As well as making it diplomatically more difficult for a peacekeeping
force to be put in place, there are two more baleful effects of the
more militant wing of the "Save Darfur" lobby. First, there is a kind
of catch-22 effect created by the lobby's insistent focus on the evils
of the Khartoum regime as the sole cause of the problems. In order to
create a meaningful peace in Darfur, everyone has to sign up to the
DPA or its successor treaties. However, at present, every group that
signs the agreement is being treated as if they were cronies of
Khartoum and therefore obvious enemies of the Darfurians. This has to
be unconstructive; at present, humanitarian organisations are being
stigmatised and having their impartiality called into question, which
interferes with their ability to do their job.

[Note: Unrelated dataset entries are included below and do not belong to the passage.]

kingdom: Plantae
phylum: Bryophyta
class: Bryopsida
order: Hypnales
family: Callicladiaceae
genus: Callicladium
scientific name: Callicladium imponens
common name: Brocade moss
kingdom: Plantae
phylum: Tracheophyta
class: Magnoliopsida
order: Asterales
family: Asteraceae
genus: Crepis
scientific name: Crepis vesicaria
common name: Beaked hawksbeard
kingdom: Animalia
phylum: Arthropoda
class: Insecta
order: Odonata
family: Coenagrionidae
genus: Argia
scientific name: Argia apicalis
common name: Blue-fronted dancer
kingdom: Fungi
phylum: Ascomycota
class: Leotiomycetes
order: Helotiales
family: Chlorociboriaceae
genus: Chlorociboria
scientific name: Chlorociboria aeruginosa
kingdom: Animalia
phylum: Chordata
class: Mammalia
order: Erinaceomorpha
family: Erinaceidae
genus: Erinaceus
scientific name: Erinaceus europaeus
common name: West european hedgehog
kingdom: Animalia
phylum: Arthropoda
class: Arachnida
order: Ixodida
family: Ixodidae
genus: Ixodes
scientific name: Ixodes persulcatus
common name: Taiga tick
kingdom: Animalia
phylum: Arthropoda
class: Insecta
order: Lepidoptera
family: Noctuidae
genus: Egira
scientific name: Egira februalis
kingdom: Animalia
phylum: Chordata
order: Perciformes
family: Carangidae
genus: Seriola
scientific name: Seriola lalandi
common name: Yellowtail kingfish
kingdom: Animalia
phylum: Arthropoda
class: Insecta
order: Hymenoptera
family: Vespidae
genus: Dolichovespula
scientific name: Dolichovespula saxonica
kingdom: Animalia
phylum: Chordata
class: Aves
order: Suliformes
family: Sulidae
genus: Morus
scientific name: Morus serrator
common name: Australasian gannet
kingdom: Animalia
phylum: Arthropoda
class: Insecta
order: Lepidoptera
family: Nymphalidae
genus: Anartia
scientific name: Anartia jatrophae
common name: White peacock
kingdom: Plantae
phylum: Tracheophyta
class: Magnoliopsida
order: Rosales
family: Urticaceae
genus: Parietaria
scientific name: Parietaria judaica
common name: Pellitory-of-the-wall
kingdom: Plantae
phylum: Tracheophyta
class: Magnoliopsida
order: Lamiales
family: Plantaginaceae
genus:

And more perniciously, as I said in the earlier piece, there is a real
danger of creating perverse incentives for the Darfurian rebels (who,
one has to emphasise, are responsible for the current slaughter more
than anyone). If a mass movement in the west appears to be
simultaneously calling for a decapitation of the Khartoum government
and denigrating the peace agreement, then this must surely encourage
the rebel groups to follow the NRF strategy rather than joining the
peace agreement.

So what should we be asking for? I can't think of anything more
sensible or realistic than Jan Egeland's suggestions, which I'd
summarise as follows:

1. A diplomatic effort to persuade Sudan's government to stand down
its military operation and allow a UN force into Sudan. This is not as
macho and satisfying as an invasion but it will be less horribly
destructive. Even if this means giving commitments about ICC
prosecutions that turn to ashes in our mouths, it is the only way
forward that does not involve disastrous loss of life. Certainly, if
the UN is going to retain the credibility of its peacekeeping
operations, it needs to establish the principle that they are not
fronts for an invasion and regime change, and anyone interested in
humanitarian intervention ought to respect that.

2. Proper funding of the African Union mission and the relief effort,
now and unconditionally. It is a scandal that funding has been delayed
for these vital operations because of the negotiations over the UN
force. Contrary to what news reports might suggest, the full title of
AMIS is not "The Poorly Equipped And Funded African Union Mission". It
is poorly equipped and funded because a lot of donor nations made big
promises to fund it. A promise they have not kept.

3. Respect for the peace process and even-handedness among all parties
to the conflict. As Egeland says, there can be no military solution.
No indication should be given at all to the NRF that they can gain
more outside the peace process than within it, or that they can depend
on a UN force being sent to protect them if they start an attack on
SLA/Minnawi. Similarly, Khartoum and SLA/MInnawi need to be held to
the terms of the ceasefire they have agreed and not allowed to believe
that they can weasel out of it by pretending to be carrying out
anti-terrorist activities.

Once more, Darfur is on a knife edge, and once more there is
considerable potential to make things worse. And so once more, there
is a positive duty on all western commentators to be sure that before
opening their mouths, they know what they are talking about.


--
Jim Devine / "Self-exhaustion in war has killed more states than any
foreign assailant." -- BH Liddell Hart.